Friday, 15 April 2011

I'm getting this feeling that somewhere in my brain the entire plot of this novel is planned out. The story arcs are all there, the characters are fully formed and someone knows where it's going. Each day I sit down to write a little bit more and often it's really hard to drag something out. Then suddenly something just appears as if it were a giant map in total darkness and one searchlight goes on. That's all I get - one pool of light. I scribble it all down - I'm back to writing longhand these days because it just seems...right. What I've written is sometimes surprising and often sends me off in a whole new direction of thinking about how these characters behave towards each other. 

I so wanted to be totally organised and plan things out properly just like Iain Banks, I really did. It seems though that I rather like an organic feel to much of what I'm doing. Each day I reflect on the thousand or so words I've churned out and how that's going to fit into this Great Plan I have outlined. 

The best bit about it is that I wrote the end some years ago - that's all there complete and set in jelly. I know where I'm going but each day brings new ideas of how to get there. It's still entertaining me too and that's the most important bit of it all, after all, we are our own first reader. So I keep coming back to pondering how She ended up behaving like that. What was it, what is it that makes us the way we are? 

Today I also received a new book from Amazon - Daniel Defoe's 'A Journal of the Plague Year'. There is a small church locally that stands alone, a good half a mile away from the centre of the village. Apparently this happened to a few churches throughout the UK. Various plagues hit and as villages were decimated so the people left the infected houses or burned them down and settled further away, leaving the stone churches to ruin. Once the Victorians came along they often rebuilt and revitalised the church but by that time instead of being at the heart of the village these churches stand in splendid isolation. 

What's all that got to do with the novel? Well the opening scene (at the moment) is set in a churchyard. I used this local churchyard because it's always better to go and write from direct experience. Then I became fascinated with this idea of isolation from the community - it's a theme that runs through the novel too. So now I'm tentatively researching the plague. It may never appear in the novel. Or it may end up being very important. Just now I don't really know...and I like that. 

Wednesday, 13 April 2011

What to add to the pot and how brilliant is Iain Banks?

I'm writing again. I'm putting more into the pot that was my novella. I'm wondering how much to add, what to add and how far this will take me from my first idea.
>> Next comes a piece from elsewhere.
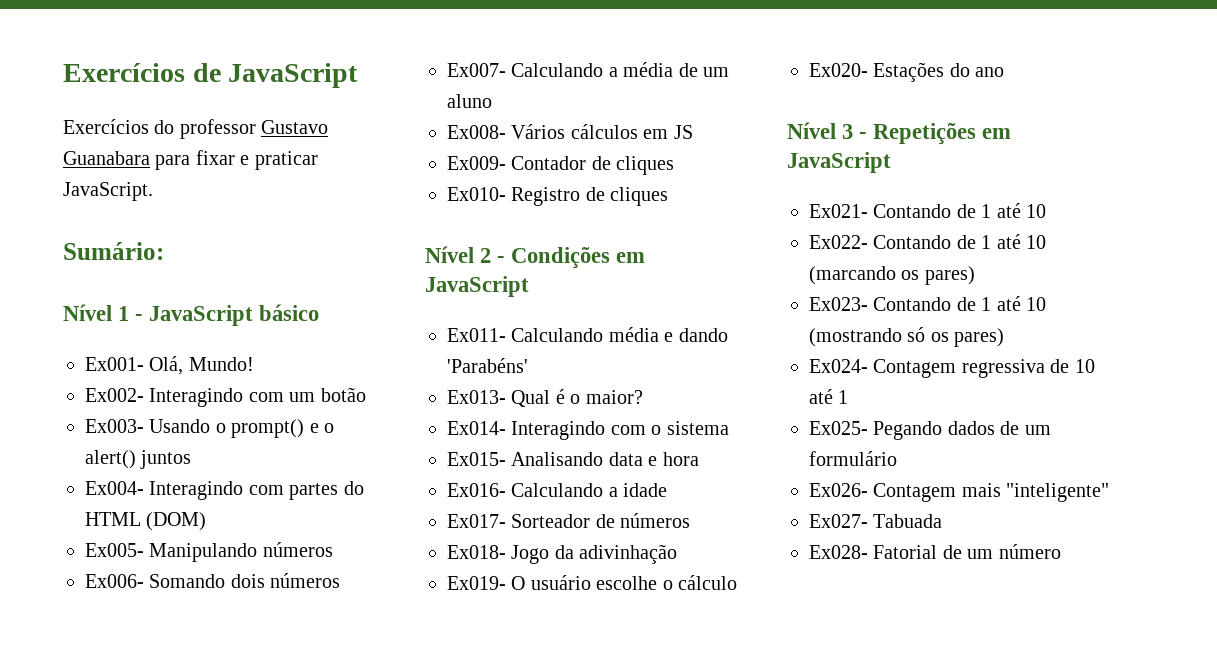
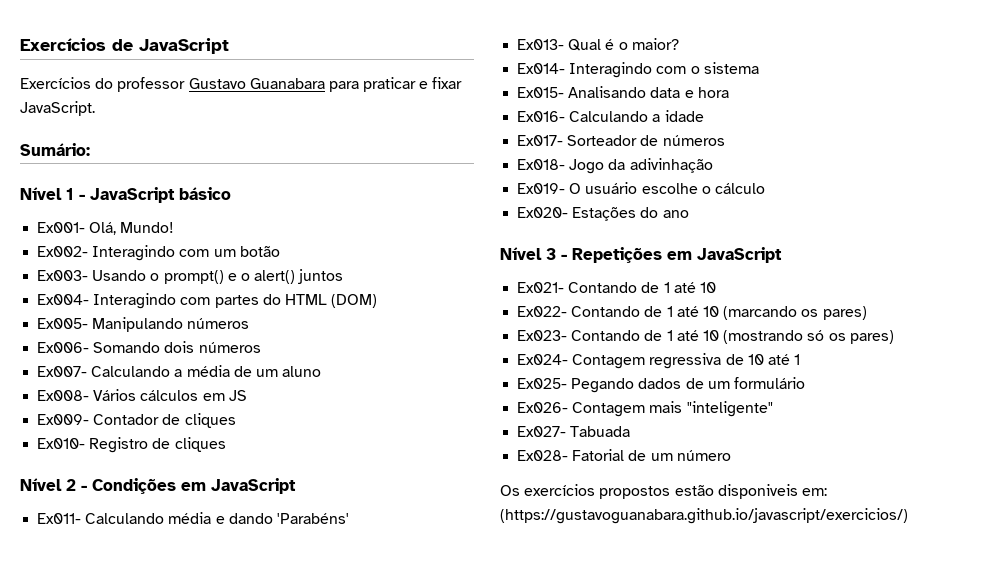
[195,150,318,170] fixar e praticar -> [363,77,463,92] praticar e fixar
(1061, 551) none -> [500,484,827,499] [500,508,908,524] // Os exercícios propostos estão disponiveis em: (https://gustavoguanabara.github.io/javascript/exercicios/)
I started the novella with a very clear scene in my head - the final scene and I worked back from there. The novella is written in Poetic Prose which is lovely to write as it twists and twirls, is full of curlicues of language and a dreamy sense of the world. It's also rather intense and rich; rather like expensive chocolate. Too much of it is just too much. To offset this expensive chocolate truffle of writing I decided to put a more traditional narrative alongside and then weave the two together. The problem is that every novel I pick up these days I scrutinise closely for its inner workings; how has the novelist structured their plot, what tense is it written in, how are the people characterised, how much is told and how much shown, and so on. Each answer throws up more questions and thoughts to consider for my own writing. 

At the moment I'm racing through Iain Banks's 'Song of Stone' which is not a book I'm particularly enjoying in many ways but having been completely transfixed by 'The Wasp Factory' I'm holding out and waiting for the big reveal. Banks is a masterful author. I heard Banks being interviewed on the World Service and my admiration for his abilities deepened. This is a writer who plans out every part of his novel meticulously before he begins to put pen to paper. I've always been something of an 'organic' writer...or perhaps better described as 'a wing and a prayer'. That's fine for writing short articles which is where my writing background has lain. It's even fine for writing poetry because you can keep coming back and worrying at the edges until you are happy with the piece. 

But fiction? 

I think it's a bit like driving to Scotland or the South of France. You could just get in the car, point it in the right direction and muddle your way through. You'll get there, especially if you've been there before or you're a confident experienced driver. Perhaps though it's better to have the route mapped out first. Know where you'll stop for lunch and loo breaks. Decide where you'll stick to the motorways and where you'll do a bit of sightseeing and take the scenic route. 

Iain Banks writes as if he's surveyed the entire route, bought guidebooks, planned the journey menu, timed each break, estimated the fuel consumption, avoided all the traffic jams and still managed to be exciting. He's not a man in a hat who pulls a caravan and notes down his mileage. This is a writer who, by planning meticulously, has the freedom to play I-Spy and listen to 'Just William' on the car stereo on the way while eating travel sweets. Iain Banks is a writer who won't run out of fuel or get a puncture on the Paris Peripherique.

At the moment I might be able to get us to Calais.